After a few panels of Rumbling horror, we get a better view of Eren’s huge Founding Titan body.
And on that panel we read the words: “They were always just there, wherever I looked, from the day I was born… Those miserable walls.”
He thinks back to when he was a child and believed that anyone who saw outside the wall would be the freest person in the world.
And while he’s trampling the world beneath him, a “child Eren” is above all the despair, looking into the skies happily, enjoying freedom. Some have supposed this might be age regression. But it’s likely even deeper than that, and connected to the Paths.
“We finally made it,” child Eren is saying, marveling at the view of the skies. (It’s important to note, I think, that he’s looking up into the sky, not down at the destruction.)
Is Eren “splitting his personality” like Reiner did because he’s so overcome with grief? Is his child-side being spared and disassociating from the horrors beneath him? Did Ymir step in and shield him from the truth of what he is doing?
It’s tough to determine in that moment. It appears that Child Eren is in the Paths and calls Armin up there to join him for a brief moment, just like Eren had once called all Eldians into the path with him. It’s only for a brief moment. Armin sees him, recognizes him, and then is back out.
Is there any chance that Child Eren has been in the Paths for a long time, trapped in a sense? Or is this a new defense mechanism that Eren just created?
Armin & Annie’s Conversation Grounds Us Again
In the midst of the horror, we’re brought back to what the crew is trying to do to stop Eren. We see an interesting conversation between Armin and Annie. Annie invites him to sit next to her, and thanks him for talking to her all those years that she was trapped in the shell she had created.
She asks why he spent so much time with her, and Armin tells her that it’s because he missed her. He asks her if she still doesn’t “get it,” even after how Hitch teased him. And she doesn’t understand at all. She ends up chalking it up to Armin being a good person and trying to stop conflict. He talked to Annie for the same reason he is still trying to reach Eren. She cannot accept that he might like her for who she is.

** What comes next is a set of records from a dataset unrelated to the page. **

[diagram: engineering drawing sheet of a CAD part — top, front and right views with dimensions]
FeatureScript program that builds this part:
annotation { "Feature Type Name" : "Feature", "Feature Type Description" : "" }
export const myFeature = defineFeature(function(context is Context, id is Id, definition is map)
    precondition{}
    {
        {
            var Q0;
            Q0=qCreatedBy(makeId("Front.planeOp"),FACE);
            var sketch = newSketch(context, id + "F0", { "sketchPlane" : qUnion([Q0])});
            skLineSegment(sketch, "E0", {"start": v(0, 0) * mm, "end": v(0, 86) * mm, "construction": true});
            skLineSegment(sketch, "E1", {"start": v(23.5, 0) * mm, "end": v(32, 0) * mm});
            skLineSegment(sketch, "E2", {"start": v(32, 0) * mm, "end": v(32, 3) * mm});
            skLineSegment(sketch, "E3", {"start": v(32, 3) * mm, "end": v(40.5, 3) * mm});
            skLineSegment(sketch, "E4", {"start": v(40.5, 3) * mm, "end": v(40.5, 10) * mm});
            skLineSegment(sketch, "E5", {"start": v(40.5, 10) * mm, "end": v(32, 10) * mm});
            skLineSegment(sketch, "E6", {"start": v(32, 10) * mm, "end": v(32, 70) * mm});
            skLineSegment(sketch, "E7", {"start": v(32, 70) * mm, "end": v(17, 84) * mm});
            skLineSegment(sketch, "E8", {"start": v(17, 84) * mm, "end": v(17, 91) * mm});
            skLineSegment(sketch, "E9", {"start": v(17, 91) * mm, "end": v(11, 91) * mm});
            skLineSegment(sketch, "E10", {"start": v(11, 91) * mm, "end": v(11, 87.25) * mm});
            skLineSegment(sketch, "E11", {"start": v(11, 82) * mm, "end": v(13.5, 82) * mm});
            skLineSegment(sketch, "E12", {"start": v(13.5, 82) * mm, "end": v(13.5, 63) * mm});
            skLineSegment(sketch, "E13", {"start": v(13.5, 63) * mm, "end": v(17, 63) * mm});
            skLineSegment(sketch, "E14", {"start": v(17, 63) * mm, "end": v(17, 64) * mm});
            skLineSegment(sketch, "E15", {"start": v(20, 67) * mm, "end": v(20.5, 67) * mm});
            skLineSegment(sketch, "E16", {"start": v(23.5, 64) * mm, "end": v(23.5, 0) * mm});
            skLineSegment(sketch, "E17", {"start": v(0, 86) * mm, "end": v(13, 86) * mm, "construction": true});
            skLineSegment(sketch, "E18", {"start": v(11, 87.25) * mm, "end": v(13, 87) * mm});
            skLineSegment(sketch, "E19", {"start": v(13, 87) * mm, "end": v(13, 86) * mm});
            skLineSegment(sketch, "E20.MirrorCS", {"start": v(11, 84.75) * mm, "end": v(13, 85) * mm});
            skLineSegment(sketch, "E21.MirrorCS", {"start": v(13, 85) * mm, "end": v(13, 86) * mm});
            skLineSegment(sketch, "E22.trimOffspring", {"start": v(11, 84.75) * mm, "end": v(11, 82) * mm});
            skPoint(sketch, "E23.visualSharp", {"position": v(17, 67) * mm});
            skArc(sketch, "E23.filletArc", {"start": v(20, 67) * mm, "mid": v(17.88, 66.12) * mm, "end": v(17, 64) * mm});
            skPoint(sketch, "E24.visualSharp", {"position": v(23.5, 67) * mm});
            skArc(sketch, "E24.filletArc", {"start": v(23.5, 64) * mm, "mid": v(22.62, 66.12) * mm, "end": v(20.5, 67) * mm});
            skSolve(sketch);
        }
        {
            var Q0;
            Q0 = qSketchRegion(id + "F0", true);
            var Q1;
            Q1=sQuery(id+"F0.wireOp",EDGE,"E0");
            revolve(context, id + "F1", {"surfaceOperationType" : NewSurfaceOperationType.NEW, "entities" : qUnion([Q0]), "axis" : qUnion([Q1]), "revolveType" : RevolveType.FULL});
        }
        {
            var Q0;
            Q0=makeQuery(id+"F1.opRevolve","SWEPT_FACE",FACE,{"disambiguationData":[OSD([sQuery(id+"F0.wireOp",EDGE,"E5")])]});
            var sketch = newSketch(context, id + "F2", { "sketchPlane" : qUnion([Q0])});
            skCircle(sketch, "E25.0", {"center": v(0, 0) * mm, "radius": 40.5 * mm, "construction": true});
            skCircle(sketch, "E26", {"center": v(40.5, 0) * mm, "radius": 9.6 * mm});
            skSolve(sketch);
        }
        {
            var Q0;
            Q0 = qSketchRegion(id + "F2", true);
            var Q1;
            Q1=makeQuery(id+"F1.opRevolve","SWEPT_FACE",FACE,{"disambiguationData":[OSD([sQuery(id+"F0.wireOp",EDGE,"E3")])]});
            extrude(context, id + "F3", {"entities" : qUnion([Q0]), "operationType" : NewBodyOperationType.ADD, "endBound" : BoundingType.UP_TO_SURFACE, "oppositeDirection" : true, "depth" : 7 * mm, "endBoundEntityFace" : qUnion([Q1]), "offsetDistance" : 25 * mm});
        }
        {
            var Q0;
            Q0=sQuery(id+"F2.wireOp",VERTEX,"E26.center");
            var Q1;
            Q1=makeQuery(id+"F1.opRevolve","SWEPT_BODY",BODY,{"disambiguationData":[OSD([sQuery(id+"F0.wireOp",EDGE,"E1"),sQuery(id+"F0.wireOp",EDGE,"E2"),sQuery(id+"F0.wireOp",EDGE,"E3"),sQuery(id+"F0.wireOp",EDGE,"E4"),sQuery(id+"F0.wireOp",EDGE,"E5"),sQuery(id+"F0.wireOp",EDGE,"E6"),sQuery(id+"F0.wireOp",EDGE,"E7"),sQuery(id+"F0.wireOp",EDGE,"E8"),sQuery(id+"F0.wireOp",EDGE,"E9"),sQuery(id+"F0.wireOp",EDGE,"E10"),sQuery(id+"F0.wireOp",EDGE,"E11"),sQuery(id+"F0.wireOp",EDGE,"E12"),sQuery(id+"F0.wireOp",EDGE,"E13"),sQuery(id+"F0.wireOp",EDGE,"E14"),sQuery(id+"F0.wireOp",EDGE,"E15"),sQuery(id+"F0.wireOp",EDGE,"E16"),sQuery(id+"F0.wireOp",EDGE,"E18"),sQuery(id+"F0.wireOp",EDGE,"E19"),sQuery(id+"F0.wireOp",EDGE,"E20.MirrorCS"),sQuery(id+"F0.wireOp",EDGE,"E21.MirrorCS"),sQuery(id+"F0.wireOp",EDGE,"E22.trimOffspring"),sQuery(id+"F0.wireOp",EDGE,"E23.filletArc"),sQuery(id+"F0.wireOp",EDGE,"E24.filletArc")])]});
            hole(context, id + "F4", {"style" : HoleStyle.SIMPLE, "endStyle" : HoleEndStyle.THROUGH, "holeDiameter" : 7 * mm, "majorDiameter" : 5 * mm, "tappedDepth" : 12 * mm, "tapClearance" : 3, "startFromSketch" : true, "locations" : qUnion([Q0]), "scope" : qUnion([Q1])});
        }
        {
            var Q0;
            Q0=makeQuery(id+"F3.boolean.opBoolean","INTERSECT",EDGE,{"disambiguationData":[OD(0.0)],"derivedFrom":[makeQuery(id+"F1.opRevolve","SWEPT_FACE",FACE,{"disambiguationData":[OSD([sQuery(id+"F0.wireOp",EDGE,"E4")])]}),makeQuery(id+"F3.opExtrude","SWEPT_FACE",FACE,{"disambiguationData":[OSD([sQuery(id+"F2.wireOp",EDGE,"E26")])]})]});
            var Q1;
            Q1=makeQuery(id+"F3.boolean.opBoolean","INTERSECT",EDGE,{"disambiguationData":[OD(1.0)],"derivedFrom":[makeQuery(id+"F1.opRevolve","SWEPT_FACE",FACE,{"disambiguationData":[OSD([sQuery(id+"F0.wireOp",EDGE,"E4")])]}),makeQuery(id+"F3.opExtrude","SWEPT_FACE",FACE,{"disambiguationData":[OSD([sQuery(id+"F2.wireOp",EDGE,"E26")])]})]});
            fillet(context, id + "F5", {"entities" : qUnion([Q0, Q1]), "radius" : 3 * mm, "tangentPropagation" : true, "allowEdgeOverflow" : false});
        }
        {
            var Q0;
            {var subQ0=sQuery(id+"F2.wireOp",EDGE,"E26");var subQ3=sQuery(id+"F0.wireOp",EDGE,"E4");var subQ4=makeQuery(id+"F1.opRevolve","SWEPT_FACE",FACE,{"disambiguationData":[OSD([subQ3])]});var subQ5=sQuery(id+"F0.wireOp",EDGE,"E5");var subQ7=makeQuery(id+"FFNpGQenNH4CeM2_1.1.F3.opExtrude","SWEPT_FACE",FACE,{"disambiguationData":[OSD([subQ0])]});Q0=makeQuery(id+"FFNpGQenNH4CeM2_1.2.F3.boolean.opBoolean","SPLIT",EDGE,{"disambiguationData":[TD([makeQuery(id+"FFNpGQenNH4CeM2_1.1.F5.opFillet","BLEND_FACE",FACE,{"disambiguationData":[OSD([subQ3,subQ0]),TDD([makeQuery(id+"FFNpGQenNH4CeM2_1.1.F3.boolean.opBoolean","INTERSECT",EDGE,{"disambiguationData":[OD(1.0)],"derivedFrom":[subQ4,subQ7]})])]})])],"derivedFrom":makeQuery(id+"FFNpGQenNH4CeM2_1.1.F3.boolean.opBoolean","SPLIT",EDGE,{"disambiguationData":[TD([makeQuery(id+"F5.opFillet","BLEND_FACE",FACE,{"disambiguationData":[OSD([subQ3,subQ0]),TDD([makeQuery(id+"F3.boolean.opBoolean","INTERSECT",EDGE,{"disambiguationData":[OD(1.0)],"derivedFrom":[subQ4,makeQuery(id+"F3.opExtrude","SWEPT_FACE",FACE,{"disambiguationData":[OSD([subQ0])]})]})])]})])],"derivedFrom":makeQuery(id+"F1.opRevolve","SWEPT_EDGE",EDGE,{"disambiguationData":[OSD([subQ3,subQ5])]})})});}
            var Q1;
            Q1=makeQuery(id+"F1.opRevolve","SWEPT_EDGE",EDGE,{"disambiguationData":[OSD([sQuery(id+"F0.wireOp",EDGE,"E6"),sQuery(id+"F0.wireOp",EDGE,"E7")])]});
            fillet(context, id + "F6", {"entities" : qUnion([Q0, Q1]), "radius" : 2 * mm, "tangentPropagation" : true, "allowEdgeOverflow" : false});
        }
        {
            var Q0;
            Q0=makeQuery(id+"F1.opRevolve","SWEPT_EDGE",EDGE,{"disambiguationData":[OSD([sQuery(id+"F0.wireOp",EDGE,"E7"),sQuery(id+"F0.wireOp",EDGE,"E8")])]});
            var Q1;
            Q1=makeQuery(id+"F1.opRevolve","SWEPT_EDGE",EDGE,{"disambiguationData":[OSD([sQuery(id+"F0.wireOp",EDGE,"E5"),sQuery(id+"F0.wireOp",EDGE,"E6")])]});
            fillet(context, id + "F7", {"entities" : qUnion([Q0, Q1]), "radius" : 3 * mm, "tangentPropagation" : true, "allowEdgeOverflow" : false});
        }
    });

But Armin doesn’t believe he’s a good person anymore. And he feels some responsibility, since as a child he dreamed of the world outside the walls and urged Eren to dream with him. He wants to believe there is still something akin to what he dreamed of out there.
And really, there could be. They’ve barely seen any of the outside world, and Eren took the parts he saw as enough proof that he needed to destroy it. But they’ve hardly seen anything in the outside world except Marley. Which makes Eren’s decision even more tragic.
I still can’t truly wrap my mind around Armin’s love for Annie. They didn’t connect that deeply before they realized she was the Female Titan. I can’t help but wonder if the idea that Bertholdt still had some influence on him was somehow true.
In the end, we see a closeup of Eren in his new, contorted form. His eyes are downcast. He’s horrified by what he’s doing, but still is moving forward.
And Armin is still clinging to the hope that something, somehow can change.
It’s a horrifying but incredibly well done chapter. And it will leave you thinking for a long time.